Commercial real estate bears an undeniable responsibility for the climate change fight. As of 2016, the built environment consumed 44.8% of all energy in the U.S. and contributed 38.7% of carbon dioxide emissions, of which three-fifths was produced by commercial real estate. A significant amount of carbon dioxide emissions produced by the built environment occur during the construction phase of a building’s life cycle. A term that is rapidly gaining fluency in the industry is embodied carbon. It represents the sum of all greenhouse gas emissions that have occurred in the construction of a building as opposed to those during the building’s operational phase once completed. This concept of embodied carbon deserves far greater scrutiny given its impact, but it is rarely part of the sustainability calculus that most industry participants contemplate.
Recent research shows that the ratio of carbon released during construction relative to that from building operation is moving beyond a one-to-one ratio when taking a very optimistic building life span of 50 years. In fact, more carbon is emitted during the construction of the asset than during its entire lifetime. The emission impact of this embodied carbon happens today, while post-construction energy savings occur over the ensuing 30 to 50 years, which is too late.

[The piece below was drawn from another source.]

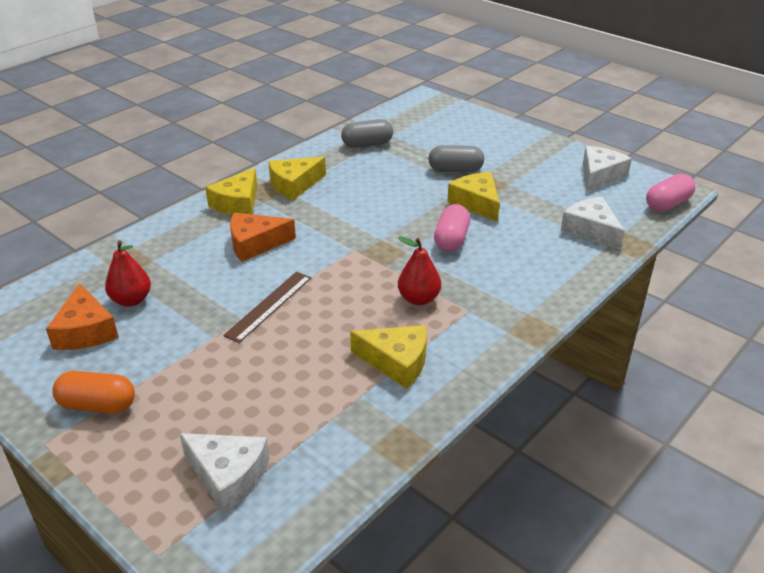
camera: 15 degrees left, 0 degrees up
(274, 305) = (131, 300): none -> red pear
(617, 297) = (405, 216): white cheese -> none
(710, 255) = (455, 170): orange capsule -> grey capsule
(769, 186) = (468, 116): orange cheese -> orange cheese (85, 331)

The commercial real estate industry has developed a number of environmental certifications to demonstrate the environmental sustainability of a real estate asset, such as LEED (in the U.S.) and BREAM (its European equivalent). The inherent flaw with these certifications is their near total focus on the operational phase of a building’s life cycle and near exclusion of the carbon-intensive construction phase. This reality has led to an industry that has an incomplete and potentially dangerous understanding of a given building’s true carbon footprint.
Unlike operational carbon emissions, which can more easily be addressed through usage of renewable energy sources, there is currently no easy way to reduce the carbon emission of construction. Interestingly, the bulk of embodied carbon is not related to the nature of the energy used in the construction process, but to the materials themselves. Cement, which is the most widely used material on the planet after water, emits substantial amounts of carbon through the chemical reaction that creates it.
The positive news is that reducing emissions attributed to the construction of commercial real estate does not require complex technology, nor substantial taxpayer investments. Our industry needs to think judiciously about new construction given the meaningful emission load that results from ground-up construction and adopt a mindset that looks first to the adaptive reuse of what has already been constructed. This would require better education of commercial real estate investors, lenders, architects, and occupiers. Investors should favor adaptive reuse and improvement of the efficiency of existing buildings.
The lender community must also understand their influence given the necessary role of debt capital in a real estate investment, and architects need to put forward new approaches that address issues of functional obsolescence that are common in older buildings. Finally, occupiers must also consider their leadership position in the built environment and see these refurbished assets as substantially as good, efficient, and inspiring as new construction and understand that these assets are fundamentally more sustainable and better aligned with climate transition.
The average office vacancy rate in U.S. cities was 11.5% at the end of 2019, or equivalent to around 610 million square feet, which is enough to serve roughly 45 years of net absorption. The submarket of Arlington, Virginia, where Amazon is located had roughly 2.1 million square feet of total office availability as of Q4 2020. The effects of COVID-19 and working from home are likely to only increase space availability. Priority should be given to repurposing this vacancy and new construction should be used only when no viable retrofit is possible.
We cannot help but think of the impact that a company such as Amazon could have on the climate change conversation if it were to complement its approach with adaptive reuse and integration of existing building stock to HQ2. The real estate industry needs to think critically about our contribution to climate change and not be lulled into complacency by single-dimension sustainability certifications. The global pandemic has prompted us to question how we use space, and we would be well-served to use this time of reflection to consider the true environmental consequences of our investments.
Matthew L. Cypher is the Atara Kaufman Professor of the Practice and Director of the Steers Center for Global Real Estate at Georgetown University’s McDonough School of Business. Olivier Elamine is cofounder and CEO of alstria office REIT-AG.